Mid-States Supply Company Inc.
Mid-States Supply Company, Inc. (“Mid-States” or the “Company”) is a service-oriented, value-added distributor of industrial valves, pipe, automation products, fittings, steam specialty items and controls (collectively, “PVF”). The Company’s PVF products are sold to a myriad of industries, including large industrial plant operations, oil, gas and chemical refineries, oil and gas pipeline transportation, food, mechanical construction and other large industrial customers. Founded in 1947, Mid-States is headquartered in Kansas City, Missouri and operates over 20 locations nationwide.
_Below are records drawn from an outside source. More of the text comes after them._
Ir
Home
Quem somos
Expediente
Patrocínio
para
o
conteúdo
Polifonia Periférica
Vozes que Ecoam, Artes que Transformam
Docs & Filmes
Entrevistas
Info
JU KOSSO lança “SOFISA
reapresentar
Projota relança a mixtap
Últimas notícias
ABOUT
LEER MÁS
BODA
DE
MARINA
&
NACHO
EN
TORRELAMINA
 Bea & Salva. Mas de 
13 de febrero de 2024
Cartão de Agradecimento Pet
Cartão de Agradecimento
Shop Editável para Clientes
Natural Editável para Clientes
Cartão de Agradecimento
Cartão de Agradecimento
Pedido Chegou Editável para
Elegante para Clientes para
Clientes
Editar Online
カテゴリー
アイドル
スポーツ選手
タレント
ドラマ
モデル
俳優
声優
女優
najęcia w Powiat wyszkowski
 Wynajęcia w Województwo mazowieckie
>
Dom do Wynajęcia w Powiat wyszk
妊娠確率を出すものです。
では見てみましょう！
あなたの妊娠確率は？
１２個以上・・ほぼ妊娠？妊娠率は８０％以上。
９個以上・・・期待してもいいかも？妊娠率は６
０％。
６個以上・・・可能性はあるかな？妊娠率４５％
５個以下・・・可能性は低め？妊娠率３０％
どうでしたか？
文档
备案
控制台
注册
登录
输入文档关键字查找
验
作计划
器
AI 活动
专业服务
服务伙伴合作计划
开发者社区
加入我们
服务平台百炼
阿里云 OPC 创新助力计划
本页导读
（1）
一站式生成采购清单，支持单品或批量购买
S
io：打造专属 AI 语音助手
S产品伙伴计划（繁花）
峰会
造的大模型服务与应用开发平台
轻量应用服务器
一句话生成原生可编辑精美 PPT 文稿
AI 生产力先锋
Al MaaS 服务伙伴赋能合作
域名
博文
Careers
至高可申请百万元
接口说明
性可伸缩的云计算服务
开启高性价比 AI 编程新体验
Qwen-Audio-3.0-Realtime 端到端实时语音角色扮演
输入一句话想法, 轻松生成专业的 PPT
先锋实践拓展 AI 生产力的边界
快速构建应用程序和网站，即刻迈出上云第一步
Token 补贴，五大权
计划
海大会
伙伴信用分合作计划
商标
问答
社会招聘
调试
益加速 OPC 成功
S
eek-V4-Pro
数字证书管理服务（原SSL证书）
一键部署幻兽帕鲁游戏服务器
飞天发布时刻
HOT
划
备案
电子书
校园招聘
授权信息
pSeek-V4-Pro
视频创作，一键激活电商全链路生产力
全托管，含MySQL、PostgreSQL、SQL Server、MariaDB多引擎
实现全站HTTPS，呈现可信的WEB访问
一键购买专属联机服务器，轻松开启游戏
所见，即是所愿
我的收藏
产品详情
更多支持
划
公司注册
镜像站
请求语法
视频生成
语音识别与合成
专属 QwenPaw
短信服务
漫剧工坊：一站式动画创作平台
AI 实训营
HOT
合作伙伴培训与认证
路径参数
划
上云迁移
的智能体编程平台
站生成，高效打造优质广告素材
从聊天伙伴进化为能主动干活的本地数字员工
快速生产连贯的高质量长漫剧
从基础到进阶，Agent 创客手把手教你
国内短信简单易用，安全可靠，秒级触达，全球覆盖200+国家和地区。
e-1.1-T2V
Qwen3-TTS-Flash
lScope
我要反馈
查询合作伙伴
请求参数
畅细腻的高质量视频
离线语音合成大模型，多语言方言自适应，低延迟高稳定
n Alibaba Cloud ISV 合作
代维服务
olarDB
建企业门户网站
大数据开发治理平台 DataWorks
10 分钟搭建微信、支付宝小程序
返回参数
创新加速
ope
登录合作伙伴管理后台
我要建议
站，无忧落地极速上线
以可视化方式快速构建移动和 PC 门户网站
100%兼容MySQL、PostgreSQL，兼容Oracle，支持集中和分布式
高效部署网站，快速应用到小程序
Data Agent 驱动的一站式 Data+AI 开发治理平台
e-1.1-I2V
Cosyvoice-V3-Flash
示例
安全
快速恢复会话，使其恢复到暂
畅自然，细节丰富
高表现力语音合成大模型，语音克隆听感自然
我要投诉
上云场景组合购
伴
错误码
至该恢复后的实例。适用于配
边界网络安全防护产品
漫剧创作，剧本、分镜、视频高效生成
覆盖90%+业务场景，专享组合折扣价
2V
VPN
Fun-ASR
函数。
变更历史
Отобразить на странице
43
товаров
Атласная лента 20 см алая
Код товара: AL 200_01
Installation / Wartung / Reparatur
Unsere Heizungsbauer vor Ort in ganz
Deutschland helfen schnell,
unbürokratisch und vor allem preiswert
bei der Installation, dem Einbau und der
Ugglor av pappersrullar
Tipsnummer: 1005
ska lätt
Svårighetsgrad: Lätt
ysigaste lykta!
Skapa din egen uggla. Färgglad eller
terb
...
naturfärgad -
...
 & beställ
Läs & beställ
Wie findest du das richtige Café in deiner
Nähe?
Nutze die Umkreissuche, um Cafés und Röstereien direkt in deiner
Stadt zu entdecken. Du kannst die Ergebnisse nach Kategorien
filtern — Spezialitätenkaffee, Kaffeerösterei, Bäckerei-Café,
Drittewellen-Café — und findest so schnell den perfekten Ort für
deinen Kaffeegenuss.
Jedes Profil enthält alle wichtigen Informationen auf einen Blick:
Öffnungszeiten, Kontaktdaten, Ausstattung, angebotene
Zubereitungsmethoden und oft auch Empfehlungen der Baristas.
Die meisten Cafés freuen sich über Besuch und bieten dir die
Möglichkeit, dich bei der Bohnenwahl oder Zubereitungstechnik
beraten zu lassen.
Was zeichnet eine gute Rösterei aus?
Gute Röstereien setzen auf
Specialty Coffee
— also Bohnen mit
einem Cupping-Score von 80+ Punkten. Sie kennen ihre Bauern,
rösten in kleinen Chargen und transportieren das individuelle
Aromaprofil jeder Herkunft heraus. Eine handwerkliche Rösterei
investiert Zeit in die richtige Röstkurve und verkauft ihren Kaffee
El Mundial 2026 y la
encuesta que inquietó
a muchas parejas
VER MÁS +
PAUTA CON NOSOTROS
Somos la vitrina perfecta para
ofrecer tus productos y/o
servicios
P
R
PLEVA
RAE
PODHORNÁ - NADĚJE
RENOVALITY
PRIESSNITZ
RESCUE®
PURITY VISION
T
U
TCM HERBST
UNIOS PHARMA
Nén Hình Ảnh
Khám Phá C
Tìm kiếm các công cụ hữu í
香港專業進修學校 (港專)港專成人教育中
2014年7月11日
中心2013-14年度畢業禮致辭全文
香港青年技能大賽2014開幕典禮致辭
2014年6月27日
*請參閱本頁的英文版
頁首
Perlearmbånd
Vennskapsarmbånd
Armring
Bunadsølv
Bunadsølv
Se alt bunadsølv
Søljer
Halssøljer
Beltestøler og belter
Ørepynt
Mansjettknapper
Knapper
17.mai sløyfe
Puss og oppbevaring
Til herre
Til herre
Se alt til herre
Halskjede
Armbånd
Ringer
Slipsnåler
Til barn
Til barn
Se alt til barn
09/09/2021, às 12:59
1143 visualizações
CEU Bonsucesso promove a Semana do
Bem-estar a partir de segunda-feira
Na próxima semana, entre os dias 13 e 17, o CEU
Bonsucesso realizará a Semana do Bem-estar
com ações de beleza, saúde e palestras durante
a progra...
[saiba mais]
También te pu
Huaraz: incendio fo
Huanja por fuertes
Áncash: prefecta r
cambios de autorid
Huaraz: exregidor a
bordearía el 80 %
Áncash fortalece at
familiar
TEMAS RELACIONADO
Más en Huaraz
While Mid-States experienced double-digit growth in recent years, significant investments in working capital drove an increase in the Company’s outstanding revolving line of credit balance. A confluence of factors, including the demand for inventory, diversity in the customer base (meaning a broad demand for stocked product) and a rapid decline in the oil and gas exploration and production (“E&P”) sector, kept inventory, payables and outstanding debt at unsatisfactory levels. Investments in inventory coupled with the decline in revenue from the E&P sector exhausted the Company’s liquidity.
SSG and Frontier Investment Banking (“Frontier”) were retained by Mid-States in January 2016 to evaluate strategic alternatives. While parties engaged in a thorough review of the business and submitted offers, it was determined that filing for Chapter 11 bankruptcy protection was the best option to avoid further deterioration of its business and to retain the value of its assets by effectuating a sale through a Chapter 11 Section 363 process. Mid-States filed for Chapter 11 protection in the U.S. Bankruptcy Court for the Western District of Missouri on February 7, 2016. SSG conducted a comprehensive, post-petition marketing process, contacting a broad universe of both strategic and financial buyers to achieve an optimal outcome for the Company and its key stakeholders. The process resulted in six qualified bids, including the stalking horse bid, for the Company’s assets in whole and/or in parts. Staple Street’s offer of approximately $25.3 million, adjusted for net assets at close, plus the assumption of certain liabilities was ultimately deemed to be the highest and best offer for substantially all of the Company’s assets following the conclusion of an auction against a competing club bid for the assets and negotiations to improve the final bid of Staple Street. The sale was approved by the Bankruptcy Court and closed in April 2016.